Professor Roche’s area of research is nutrigenomics, which studies interactions between food and health from the genetic and mechanistic perspective. Diet and innate immune training are highly topical. During the pandemic, a clear link emerged between obesity and poor outcomes.

“As COVID-19 continued to spread, severe disease and mortality were observed in obese patients, but the relationship with diet goes beyond the adverse effects of obesity,” Professor Roche says. “Our work looks at how obesity and obesity-associated factors, such as dietary fats, suppress the innate immune response. On the other hand, we can also use nutrition to boost the immune response.
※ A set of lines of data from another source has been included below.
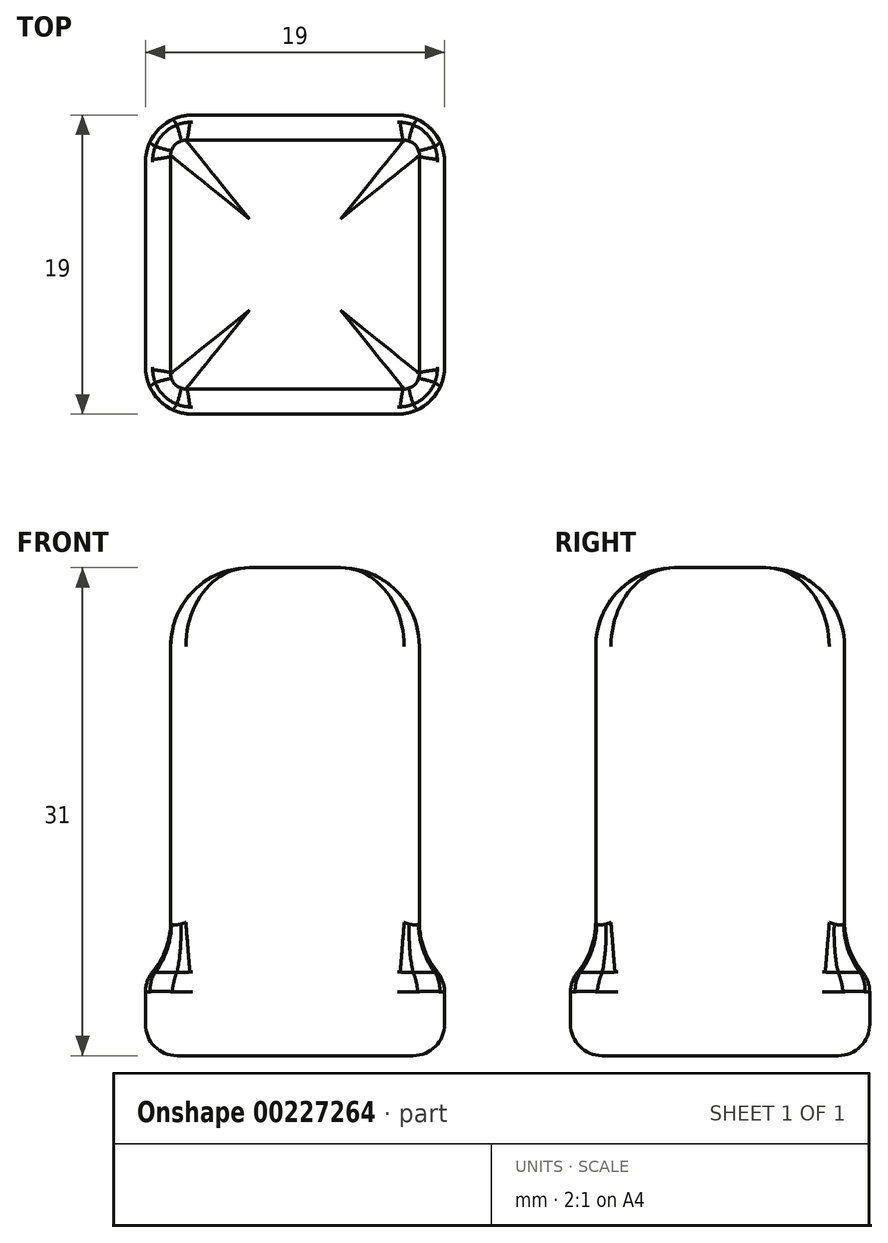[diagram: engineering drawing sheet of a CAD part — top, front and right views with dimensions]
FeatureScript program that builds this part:
annotation { "Feature Type Name" : "Feature", "Feature Type Description" : "" }
export const myFeature = defineFeature(function(context is Context, id is Id, definition is map)
    precondition{}
    {
        {
            var Q0;
            Q0=qCreatedBy(makeId("Top.planeOp"),FACE);
            var sketch = newSketch(context, id + "F0", { "sketchPlane" : qUnion([Q0])});
            skLineSegment(sketch, "E0.bottom", {"start": v(0, 0) * mm, "end": v(19, 0) * mm});
            skLineSegment(sketch, "E0.top", {"start": v(0, -19) * mm, "end": v(19, -19) * mm});
            skLineSegment(sketch, "E0.left", {"start": v(0, 0) * mm, "end": v(0, -19) * mm});
            skLineSegment(sketch, "E0.right", {"start": v(19, 0) * mm, "end": v(19, -19) * mm});
            skSolve(sketch);
        }
        {
            var Q0;
            Q0 = qSketchRegion(id + "F0", true);
            extrude(context, id + "F1", {"entities" : qUnion([Q0]), "depth" : 6 * mm});
        }
        {
            var Q0;
            Q0=makeQuery(id+"F1.opExtrude","CAP_FACE",FACE,{"disambiguationData":[OSD([sQuery(id+"F0.wireOp",EDGE,"E0.bottom"),sQuery(id+"F0.wireOp",EDGE,"E0.top"),sQuery(id+"F0.wireOp",EDGE,"E0.left"),sQuery(id+"F0.wireOp",EDGE,"E0.right")])],"isStart":false});
            var sketch = newSketch(context, id + "F2", { "sketchPlane" : qUnion([Q0])});
            skLineSegment(sketch, "E1.bottom", {"start": v(1.6, -1.6) * mm, "end": v(17.4, -1.6) * mm});
            skLineSegment(sketch, "E1.top", {"start": v(1.6, -17.4) * mm, "end": v(17.4, -17.4) * mm});
            skLineSegment(sketch, "E1.left", {"start": v(1.6, -1.6) * mm, "end": v(1.6, -17.4) * mm});
            skLineSegment(sketch, "E1.right", {"start": v(17.4, -1.6) * mm, "end": v(17.4, -17.4) * mm});
            skSolve(sketch);
        }
        {
            var Q0;
            Q0 = qSketchRegion(id + "F2", true);
            extrude(context, id + "F3", {"entities" : qUnion([Q0]), "operationType" : NewBodyOperationType.ADD, "depth" : 25 * mm});
        }
        {
            var Q0;
            Q0=makeQuery(id+"F3.opExtrude","SWEPT_EDGE",EDGE,{"disambiguationData":[OSD([sQuery(id+"F2.wireOp",EDGE,"E1.top"),sQuery(id+"F2.wireOp",EDGE,"E1.right")])]});
            fillet(context, id + "F4", {"entities" : qUnion([Q0]), "radius" : 0.97 * mm, "tangentPropagation" : true, "allowEdgeOverflow" : false});
        }
        {
            var Q0;
            Q0=makeQuery(id+"F3.opExtrude","SWEPT_EDGE",EDGE,{"disambiguationData":[OSD([sQuery(id+"F2.wireOp",EDGE,"E1.bottom"),sQuery(id+"F2.wireOp",EDGE,"E1.left")])]});
            fillet(context, id + "F5", {"entities" : qUnion([Q0]), "radius" : 0.97 * mm, "tangentPropagation" : true, "allowEdgeOverflow" : false});
        }
        {
            var Q0;
            Q0=makeQuery(id+"F3.opExtrude","SWEPT_EDGE",EDGE,{"disambiguationData":[OSD([sQuery(id+"F2.wireOp",EDGE,"E1.bottom"),sQuery(id+"F2.wireOp",EDGE,"E1.right")])]});
            fillet(context, id + "F6", {"entities" : qUnion([Q0]), "radius" : 0.97 * mm, "tangentPropagation" : true, "allowEdgeOverflow" : false});
        }
        {
            var Q0;
            Q0=makeQuery(id+"F3.opExtrude","SWEPT_EDGE",EDGE,{"disambiguationData":[OSD([sQuery(id+"F2.wireOp",EDGE,"E1.top"),sQuery(id+"F2.wireOp",EDGE,"E1.left")])]});
            fillet(context, id + "F7", {"entities" : qUnion([Q0]), "radius" : 0.97 * mm, "tangentPropagation" : true, "allowEdgeOverflow" : false});
        }
        {
            var Q0;
            Q0=makeQuery(id+"F1.opExtrude","SWEPT_EDGE",EDGE,{"disambiguationData":[OSD([sQuery(id+"F0.wireOp",EDGE,"E0.top"),sQuery(id+"F0.wireOp",EDGE,"E0.right")])]});
            fillet(context, id + "F8", {"entities" : qUnion([Q0]), "radius" : 3 * mm, "tangentPropagation" : true, "allowEdgeOverflow" : false});
        }
        {
            var Q0;
            Q0=makeQuery(id+"F1.opExtrude","SWEPT_EDGE",EDGE,{"disambiguationData":[OSD([sQuery(id+"F0.wireOp",EDGE,"E0.top"),sQuery(id+"F0.wireOp",EDGE,"E0.left")])]});
            fillet(context, id + "F9", {"entities" : qUnion([Q0]), "radius" : 3 * mm, "tangentPropagation" : true, "allowEdgeOverflow" : false});
        }
        {
            var Q0;
            Q0=makeQuery(id+"F1.opExtrude","SWEPT_EDGE",EDGE,{"disambiguationData":[OSD([sQuery(id+"F0.wireOp",EDGE,"E0.bottom"),sQuery(id+"F0.wireOp",EDGE,"E0.right")])]});
            fillet(context, id + "F10", {"entities" : qUnion([Q0]), "radius" : 3 * mm, "tangentPropagation" : true, "allowEdgeOverflow" : false});
        }
        {
            var Q0;
            Q0=makeQuery(id+"F1.opExtrude","SWEPT_EDGE",EDGE,{"disambiguationData":[OSD([sQuery(id+"F0.wireOp",EDGE,"E0.bottom"),sQuery(id+"F0.wireOp",EDGE,"E0.left")])]});
            fillet(context, id + "F11", {"entities" : qUnion([Q0]), "radius" : 3 * mm, "tangentPropagation" : true, "allowEdgeOverflow" : false});
        }
        {
            var Q0;
            Q0=makeQuery(id+"F3.opExtrude","CAP_EDGE",EDGE,{"disambiguationData":[OSD([sQuery(id+"F2.wireOp",EDGE,"E1.right")])],"isStart":false});
            fillet(context, id + "F12", {"entities" : qUnion([Q0]), "radius" : 5 * mm, "tangentPropagation" : true, "allowEdgeOverflow" : false});
        }
        {
            var Q0;
            Q0=makeQuery(id+"F1.opExtrude","SWEPT_FACE",FACE,{"disambiguationData":[OSD([sQuery(id+"F0.wireOp",EDGE,"E0.right")])]});
            fillet(context, id + "F13", {"entities" : qUnion([Q0]), "radius" : 2 * mm, "tangentPropagation" : true, "allowEdgeOverflow" : false});
        }
        {
            var Q0;
            {var subQ0=sQuery(id+"F0.wireOp",EDGE,"E0.top");Q0=makeQuery(id+"F13.opFillet","BLEND_FACE",FACE,{"disambiguationData":[OSD([subQ0]),TDD([makeQuery(id+"F1.opExtrude","CAP_EDGE",EDGE,{"disambiguationData":[OSD([subQ0])],"isStart":false})]),OD(0.0)]});}
            fillet(context, id + "F14", {"entities" : qUnion([Q0]), "radius" : 5 * mm, "tangentPropagation" : true, "allowEdgeOverflow" : false});
        }
    });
The whole area of immuno-nutrition or ‘immune fitness’ is crucial in determining how someone responds to infection.”


Improving maternal and child health during pregnancy is the objective of the PEARS project led by Professor Fionnuala McAuliffe of UCD School of Medicine and the Perinatal Research Centre. PEARS – pregnancy, exercise and nutrition – supported by a specifically designed smartphone app called Hollestic (from Holles Street, the National Maternity Hospital, where the app was developed) helps women make good diet and lifestyle choices while pregnant.


Impact Diabetes B2B is a €4m EU-funded project on weight management during and after pregnancy. Dr Sharleen O’Reilly, who is based at UCD School of Agriculture and Food Science, will lead the combined input from UCD School of Medicine, UCD Institute of Food and Health and UCD Perinatal Research Centre. Central to the project is Bump2Baby&Me, an app that helps mums manage their own health and encourages them to eat well and be active.